Make RSA key generation constant-time.

This leaves RSA_check_key, which will be fixed in subsequent commits.

Median of 29 RSA keygens: 0m0.220s -> 0m0.209s
(Accuracy beyond 0.1s is questionable.)

Bug: 238
Change-Id: I325f23fcc59302e68570908e5427b65471b799f6
Reviewed-on: https://boringssl-review.googlesource.com/26371
Reviewed-by: Adam Langley <alangley@gmail.com>

crypto/fipsmodule/rsa/rsa_impl.c

@@ -991,11 +991,12 @@ static int generate_prime(BIGNUM *out, int bits, const BIGNUM *e,
     // trial division, do not bother computing a GCD or performing Rabin-Miller.
     if (!bn_odd_number_is_obviously_composite(out)) {
       // Check gcd(out-1, e) is one (steps 4.5 and 5.6).
+      int relatively_prime;
       if (!BN_sub(tmp, out, BN_value_one()) ||
-          !BN_gcd(tmp, tmp, e, ctx)) {
+          !bn_is_relatively_prime(&relatively_prime, tmp, e, ctx)) {
         goto err;
       }
-      if (BN_is_one(tmp)) {
+      if (relatively_prime) {
         // Test |out| for primality (steps 4.5.1 and 5.6.1).
         int is_probable_prime;
         if (!BN_primality_test(&is_probable_prime, out, BN_prime_checks, ctx, 0,
@@ -1051,12 +1052,11 @@ int RSA_generate_key_ex(RSA *rsa, int bits, BIGNUM *e_value, BN_GENCB *cb) {
   BIGNUM *totient = BN_CTX_get(ctx);
   BIGNUM *pm1 = BN_CTX_get(ctx);
   BIGNUM *qm1 = BN_CTX_get(ctx);
-  BIGNUM *gcd = BN_CTX_get(ctx);
   BIGNUM *sqrt2 = BN_CTX_get(ctx);
   BIGNUM *pow2_prime_bits_100 = BN_CTX_get(ctx);
   BIGNUM *pow2_prime_bits = BN_CTX_get(ctx);
-  if (totient == NULL || pm1 == NULL || qm1 == NULL || gcd == NULL ||
-      sqrt2 == NULL || pow2_prime_bits_100 == NULL || pow2_prime_bits == NULL ||
+  if (totient == NULL || pm1 == NULL || qm1 == NULL || sqrt2 == NULL ||
+      pow2_prime_bits_100 == NULL || pow2_prime_bits == NULL ||
       !BN_set_bit(pow2_prime_bits_100, prime_bits - 100) ||
       !BN_set_bit(pow2_prime_bits, prime_bits)) {
     goto bn_err;
@@ -1124,12 +1124,11 @@ int RSA_generate_key_ex(RSA *rsa, int bits, BIGNUM *e_value, BN_GENCB *cb) {
     // q-1. However, we do operations with Chinese Remainder Theorem, so we only
     // use d (mod p-1) and d (mod q-1) as exponents.

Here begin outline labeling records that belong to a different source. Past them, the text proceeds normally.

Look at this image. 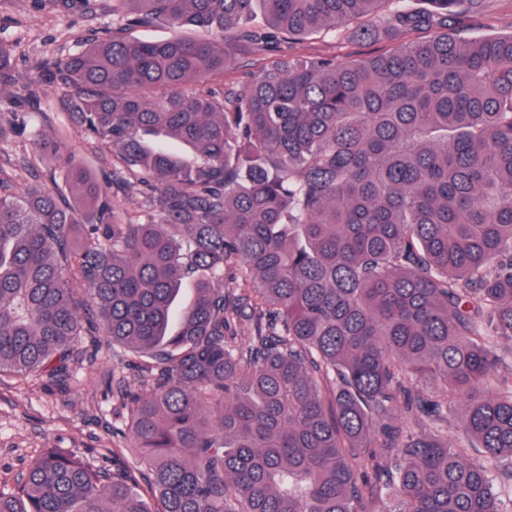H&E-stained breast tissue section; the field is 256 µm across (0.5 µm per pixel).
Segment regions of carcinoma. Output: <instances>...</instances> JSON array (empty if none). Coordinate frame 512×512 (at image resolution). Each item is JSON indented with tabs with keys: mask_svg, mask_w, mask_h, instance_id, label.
<instances>
[{
	"mask_svg": "<svg viewBox=\"0 0 512 512\" xmlns=\"http://www.w3.org/2000/svg\"><path fill=\"white\" fill-rule=\"evenodd\" d=\"M130 2L53 75L144 200L58 139L68 190L0 194V375L126 348L141 464L44 448L0 512H512V33L462 35L484 0ZM355 21L400 42L268 53ZM162 22L209 38L131 34ZM251 58L238 57L234 66L224 73V87L229 82H235L238 87L247 84L255 71Z\"/></svg>",
	"mask_w": 512,
	"mask_h": 512,
	"instance_id": "carcinoma-1",
	"label": "carcinoma"
}]
</instances>
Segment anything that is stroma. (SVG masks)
Here are the masks:
<instances>
[{"label":"stroma","instance_id":"obj_1","mask_svg":"<svg viewBox=\"0 0 512 512\" xmlns=\"http://www.w3.org/2000/svg\"><path fill=\"white\" fill-rule=\"evenodd\" d=\"M121 0H0V41L15 60L13 84L0 91V193L54 188L59 179L54 159L38 147L53 130L65 132L69 152L115 197L120 211L138 207V185L124 186L112 177L110 156L100 152L85 129L69 126L63 102L69 91L46 81L52 62L79 50L96 32L111 25ZM512 33V0H487L481 15L468 26L471 37ZM395 36L379 40L314 35L288 44V52L334 56L356 62L391 49ZM38 92L30 102V92ZM66 382L42 376H0V482L14 481L29 460L45 448H70L109 466L135 464V450L122 431L128 408L112 392L113 379L142 390L141 375L125 365L119 347L80 342Z\"/></svg>","mask_w":512,"mask_h":512}]
</instances>
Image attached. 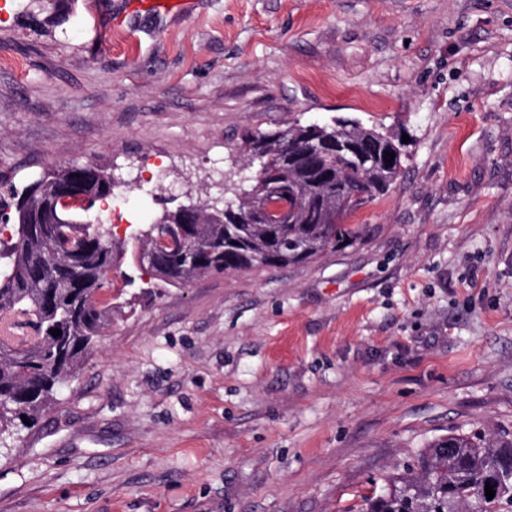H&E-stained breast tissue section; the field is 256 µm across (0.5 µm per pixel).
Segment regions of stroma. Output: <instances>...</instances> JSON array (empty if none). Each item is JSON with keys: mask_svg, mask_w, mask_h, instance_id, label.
I'll return each mask as SVG.
<instances>
[{"mask_svg": "<svg viewBox=\"0 0 512 512\" xmlns=\"http://www.w3.org/2000/svg\"><path fill=\"white\" fill-rule=\"evenodd\" d=\"M130 2L0 0L16 185L104 167L126 238L292 121L407 134L404 167L305 264L146 300L121 261L111 328L0 447V512H347L436 439H512V0Z\"/></svg>", "mask_w": 512, "mask_h": 512, "instance_id": "stroma-1", "label": "stroma"}]
</instances>
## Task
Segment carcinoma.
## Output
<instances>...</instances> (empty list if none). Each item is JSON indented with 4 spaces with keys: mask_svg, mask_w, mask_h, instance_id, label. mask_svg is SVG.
Masks as SVG:
<instances>
[{
    "mask_svg": "<svg viewBox=\"0 0 512 512\" xmlns=\"http://www.w3.org/2000/svg\"><path fill=\"white\" fill-rule=\"evenodd\" d=\"M329 144L353 143L365 159L314 154L313 138ZM242 169L233 188L234 199L219 206L200 199L189 215L198 230V262L184 259L178 276L170 279L162 267L143 261L167 226L179 223L178 211L165 210L141 230L131 263L141 274L167 285L197 277L229 274L251 268L300 265L328 250L356 243L363 225L347 219L396 183L403 167V143L391 130L368 127L357 119L334 117L328 123L298 122L244 136L239 147ZM394 154L387 165L385 153ZM70 179L82 184L87 207L62 201L56 212L39 216L57 184ZM9 225L14 234L0 239V323L12 321L36 331V338L15 348L0 340V446L18 433L22 418L33 422L45 410L59 385L84 361L112 325V300L101 296L114 265L125 256V244L112 239L108 226L89 220L88 212L112 200V177L97 166H75L46 172L23 188L10 185ZM264 196L273 206L300 201L290 224L257 221L253 199ZM70 232L83 235L82 253L73 259L65 244ZM47 254L48 265L38 274L32 255ZM59 329L55 337L49 330ZM445 447L448 453L439 449ZM512 456V441H498L482 432L450 434L418 456L414 473L385 478L394 495L364 499L362 512L381 504L397 512H501L512 505V488H501L500 459ZM495 496L487 499L485 485Z\"/></svg>",
    "mask_w": 512,
    "mask_h": 512,
    "instance_id": "obj_1",
    "label": "carcinoma"
}]
</instances>
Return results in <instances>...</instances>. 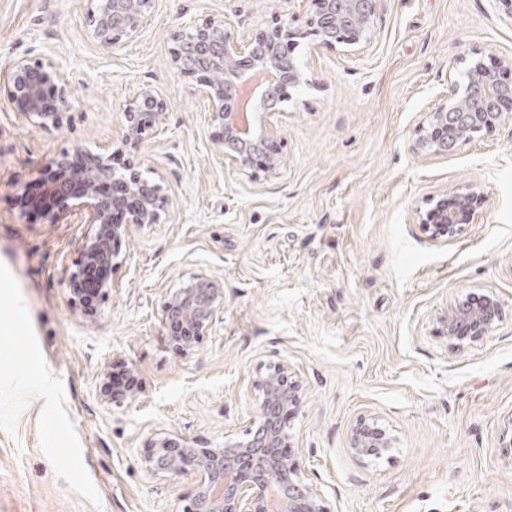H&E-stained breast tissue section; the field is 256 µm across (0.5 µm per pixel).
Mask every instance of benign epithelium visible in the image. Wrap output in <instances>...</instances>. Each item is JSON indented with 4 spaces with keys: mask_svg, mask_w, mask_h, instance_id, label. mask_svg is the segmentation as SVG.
Wrapping results in <instances>:
<instances>
[{
    "mask_svg": "<svg viewBox=\"0 0 512 512\" xmlns=\"http://www.w3.org/2000/svg\"><path fill=\"white\" fill-rule=\"evenodd\" d=\"M306 29L279 18L270 27L247 37L234 33L226 14L210 16L187 27L188 43L174 60L177 73L197 79V92L211 103L209 122L219 130L217 145L224 164L247 174L260 170L277 177L284 165L273 117L286 111L292 92L315 82V75L294 55L299 42L310 36L317 45L368 50L375 37L376 0H312ZM155 0H97L91 10L93 33L105 48L137 37L153 11ZM465 78L448 84L443 102L424 113L417 124L410 151L423 158L447 157L482 133L512 125V80L501 67L485 63L474 51L465 58ZM8 80L23 114L40 123H59L66 104V76L50 59L16 61ZM51 84L56 102L43 108L44 88ZM150 101L152 112L137 111ZM163 103L153 89H146L125 107L122 143L141 142L163 119ZM90 163L74 174L67 154L53 158L43 171L50 191L62 197L61 211L77 213L90 225L77 270L71 276L72 302L87 288L98 292L100 303L112 294V281H98L100 267H110L120 256L118 245L132 225L159 224L163 220L160 183L138 172L119 173L100 154L89 153ZM83 185L82 195L67 197L73 180ZM112 184V194L102 197L99 183ZM487 202L482 185L470 183L450 193L431 195L414 210V223L432 242L447 241ZM120 210L124 220L113 223ZM224 311L223 285L210 276L197 274L169 292L161 322L170 333L175 352L183 358L195 354L201 339ZM502 316L500 302L492 296H470L456 301L438 319L437 334L460 345L477 341L492 331ZM136 373L125 360H115L102 372L101 401L122 406L139 399L140 385L112 387L114 371ZM247 388L259 401L252 427L238 437L225 436L222 448H194L192 441L167 434L154 441L144 460L154 475L177 478L189 472L199 475L196 492L184 512H331L325 501L301 474L297 458L284 449L292 447L288 434L291 418L302 403L295 373L284 364L271 365L253 377ZM349 450L360 460L380 458L393 448V438L373 418L360 417L350 427Z\"/></svg>",
    "mask_w": 512,
    "mask_h": 512,
    "instance_id": "obj_1",
    "label": "benign epithelium"
}]
</instances>
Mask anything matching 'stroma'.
<instances>
[{
  "label": "stroma",
  "mask_w": 512,
  "mask_h": 512,
  "mask_svg": "<svg viewBox=\"0 0 512 512\" xmlns=\"http://www.w3.org/2000/svg\"><path fill=\"white\" fill-rule=\"evenodd\" d=\"M90 0H0V512H183L193 475L143 467L158 433L203 448L249 427L260 368L287 364L303 403L289 433L303 476L331 512H512V129L446 158L408 143L462 60L512 61V19L491 0H379L373 44L348 55L312 40L314 71L275 116L279 177L226 169L196 78L173 68L175 36L213 15L239 36L276 18L304 26L307 0H156L137 39L107 49ZM20 58L66 74L56 125L26 118L5 76ZM154 87L165 120L122 148L123 111ZM124 151L159 181L163 223L120 245L110 300L89 320L68 280L88 225L18 199L63 151ZM481 183L488 201L444 244L413 221L424 198ZM224 285V311L197 352L172 350L161 313L192 274ZM497 297V327L450 345L437 320L468 295ZM132 363L135 404H103L99 378ZM395 437L385 457L348 449L360 416Z\"/></svg>",
  "instance_id": "1"
}]
</instances>
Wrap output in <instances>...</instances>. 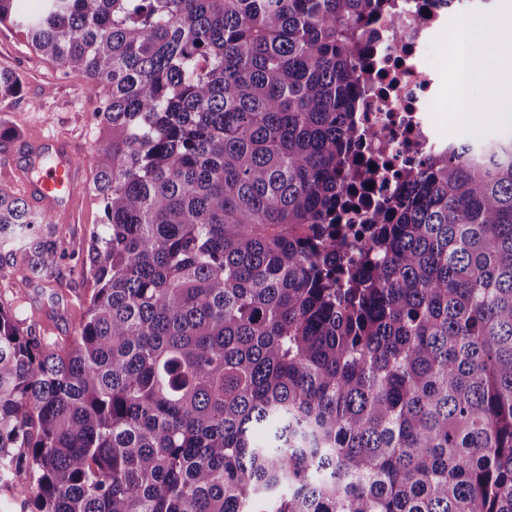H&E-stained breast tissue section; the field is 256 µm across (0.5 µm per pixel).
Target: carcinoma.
I'll use <instances>...</instances> for the list:
<instances>
[{"mask_svg":"<svg viewBox=\"0 0 512 512\" xmlns=\"http://www.w3.org/2000/svg\"><path fill=\"white\" fill-rule=\"evenodd\" d=\"M394 9L0 0L102 132L73 336L0 303V484L32 512H512V137L336 223L366 28ZM22 89L0 69L1 102ZM63 250L0 187L15 293Z\"/></svg>","mask_w":512,"mask_h":512,"instance_id":"1","label":"carcinoma"}]
</instances>
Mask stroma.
Listing matches in <instances>:
<instances>
[{"mask_svg": "<svg viewBox=\"0 0 512 512\" xmlns=\"http://www.w3.org/2000/svg\"><path fill=\"white\" fill-rule=\"evenodd\" d=\"M423 61L438 79L440 118L449 121L453 109L451 90L456 78L449 36H442L427 47ZM0 69L18 71L24 83L22 93L0 109V119L14 127L22 141L39 135L67 141L81 169L79 185L70 203L69 222L62 227L67 255L59 273L49 285L33 284L21 300L24 315L34 316L51 335L63 338L72 334L93 286L89 274L82 272L78 258L86 254L90 236L102 215L101 204L91 191L90 156L99 138L91 119L94 104L80 74L61 75L58 67L28 50L13 29L3 26ZM472 99L493 105L492 110L483 112L476 138L489 141L512 134V120L505 113L507 104L496 98L494 82L478 86Z\"/></svg>", "mask_w": 512, "mask_h": 512, "instance_id": "1", "label": "stroma"}]
</instances>
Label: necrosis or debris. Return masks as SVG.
<instances>
[{"mask_svg": "<svg viewBox=\"0 0 512 512\" xmlns=\"http://www.w3.org/2000/svg\"><path fill=\"white\" fill-rule=\"evenodd\" d=\"M397 11L396 21L382 18L372 26L371 56L353 114L363 132V160L375 168L373 188L356 190L354 203L365 211L391 193L399 170L457 143L440 132L434 79L419 55L422 46L447 29L448 6L445 0H397Z\"/></svg>", "mask_w": 512, "mask_h": 512, "instance_id": "4bbe7bcc", "label": "necrosis or debris"}]
</instances>
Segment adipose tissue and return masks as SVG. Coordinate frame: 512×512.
Masks as SVG:
<instances>
[{"label":"adipose tissue","instance_id":"1","mask_svg":"<svg viewBox=\"0 0 512 512\" xmlns=\"http://www.w3.org/2000/svg\"><path fill=\"white\" fill-rule=\"evenodd\" d=\"M478 20L467 18L455 29L452 36V49L456 66V81L454 85V122L461 134H472L477 128V116L465 108L464 102L469 98L473 85L483 82L488 67H495L498 79H505L506 68H512V54L504 52L503 37L489 38L484 45L481 63H474L471 58V43Z\"/></svg>","mask_w":512,"mask_h":512}]
</instances>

Using a minimal totient
     // does not affect those two values.
-    if (!BN_sub(pm1, rsa->p, BN_value_one()) ||
-        !BN_sub(qm1, rsa->q, BN_value_one()) ||
-        !BN_mul(totient, pm1, qm1, ctx) ||
-        !BN_gcd(gcd, pm1, qm1, ctx) ||
-        !BN_div(totient, NULL, totient, gcd, ctx) ||
-        !BN_mod_inverse(rsa->d, rsa->e, totient, ctx)) {
+    int no_inverse;
+    if (!bn_usub_consttime(pm1, rsa->p, BN_value_one()) ||
+        !bn_usub_consttime(qm1, rsa->q, BN_value_one()) ||
+        !bn_lcm_consttime(totient, pm1, qm1, ctx) ||
+        !bn_mod_inverse_consttime(rsa->d, &no_inverse, rsa->e, totient, ctx)) {
       goto bn_err;
     }
 
@@ -1138,13 +1137,14 @@ int RSA_generate_key_ex(RSA *rsa, int bits, BIGNUM *e_value, BN_GENCB *cb) {
   } while (BN_cmp(rsa->d, pow2_prime_bits) <= 0);
 
   if (// Calculate n.
-      !BN_mul(rsa->n, rsa->p, rsa->q, ctx) ||
+      !bn_mul_consttime(rsa->n, rsa->p, rsa->q, ctx) ||
       // Calculate d mod (p-1).
-      !BN_mod(rsa->dmp1, rsa->d, pm1, ctx) ||
+      !bn_div_consttime(NULL, rsa->dmp1, rsa->d, pm1, ctx) ||
       // Calculate d mod (q-1)
-      !BN_mod(rsa->dmq1, rsa->d, qm1, ctx)) {
+      !bn_div_consttime(NULL, rsa->dmq1, rsa->d, qm1, ctx)) {
     goto bn_err;
   }
+  bn_set_minimal_width(rsa->n);
 
   // Sanity-check that |rsa->n| has the specified size. This is implied by
   // |generate_prime|'s bounds.